Apesar de curto, o álbum entrega qualidade do início ao fim. Até mesmo sua primeira faixa Dance, que pode ser considerada a música mais fraca do set, consegue ter potencial para se tornar um hit Pop. 

Chega a ser difícil escolher quais são os destaques, mas Do It consegue ser incrível, tanto em sua versão original quanto em sua versão Remix. Claro que a participação de peso de Missy Elliott faz toda a diferença e torna a batida da música ainda mais empolgante, apesar da letra que trata de um assunto razoavelmente pesado. 

Gotta Move On, fruto de uma parceria com H.E.R, é simplesmente uma masterpiece. O mesclado de uma batida lenta junto cordas agitadas e solos de guitarras criam um cenário perfeito para música que serviria como uma pílula pra superar um término traumático. 
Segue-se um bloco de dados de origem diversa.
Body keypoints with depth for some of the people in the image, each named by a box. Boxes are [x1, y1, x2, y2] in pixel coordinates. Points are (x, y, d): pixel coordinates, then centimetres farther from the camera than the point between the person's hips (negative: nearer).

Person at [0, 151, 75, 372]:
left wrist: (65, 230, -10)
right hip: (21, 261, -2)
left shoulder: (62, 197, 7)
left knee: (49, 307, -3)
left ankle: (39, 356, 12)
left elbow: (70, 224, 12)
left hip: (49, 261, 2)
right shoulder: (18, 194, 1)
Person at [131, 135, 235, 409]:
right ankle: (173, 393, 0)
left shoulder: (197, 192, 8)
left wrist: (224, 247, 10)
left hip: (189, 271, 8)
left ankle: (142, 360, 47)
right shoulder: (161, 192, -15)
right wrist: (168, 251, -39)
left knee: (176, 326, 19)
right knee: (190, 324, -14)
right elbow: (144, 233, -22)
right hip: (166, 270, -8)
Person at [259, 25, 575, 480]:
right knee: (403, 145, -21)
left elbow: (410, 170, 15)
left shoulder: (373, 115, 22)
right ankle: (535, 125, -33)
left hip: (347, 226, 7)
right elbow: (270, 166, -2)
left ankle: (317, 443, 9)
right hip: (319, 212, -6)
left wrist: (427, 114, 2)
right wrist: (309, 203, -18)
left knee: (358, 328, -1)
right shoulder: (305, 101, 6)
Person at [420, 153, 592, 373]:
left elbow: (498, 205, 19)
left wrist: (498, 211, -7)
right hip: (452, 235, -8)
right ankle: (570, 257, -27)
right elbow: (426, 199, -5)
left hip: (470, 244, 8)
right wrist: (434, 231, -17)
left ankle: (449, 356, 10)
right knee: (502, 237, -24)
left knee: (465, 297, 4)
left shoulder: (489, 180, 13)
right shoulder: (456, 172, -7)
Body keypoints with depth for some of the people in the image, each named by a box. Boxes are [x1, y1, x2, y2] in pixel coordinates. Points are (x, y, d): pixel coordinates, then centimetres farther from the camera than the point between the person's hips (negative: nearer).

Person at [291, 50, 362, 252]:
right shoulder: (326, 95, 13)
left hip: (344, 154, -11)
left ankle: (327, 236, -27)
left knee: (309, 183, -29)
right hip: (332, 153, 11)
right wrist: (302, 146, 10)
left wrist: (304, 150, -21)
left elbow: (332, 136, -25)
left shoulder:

Happy Without Me é outro destaque que pode ser considerada uma das melhores gravações já feitas por Braxton. A melodia e os vocais poderosos acompanham a igualmente marcante letra: “Nothin’s bruised but my ego/Nothin’s hurt but my Pride”

De alguma forma, Toni Braxton conseguiu repetir seu feito do álbum anterior de entregar músicas que espelham a sonoridade clássica do R&B juntamente com a contemporaneidade de uma artista com décadas de experiência que se manteve atualizada em todos estes anos. Definitivamente, está entre o meu top 10 do ano.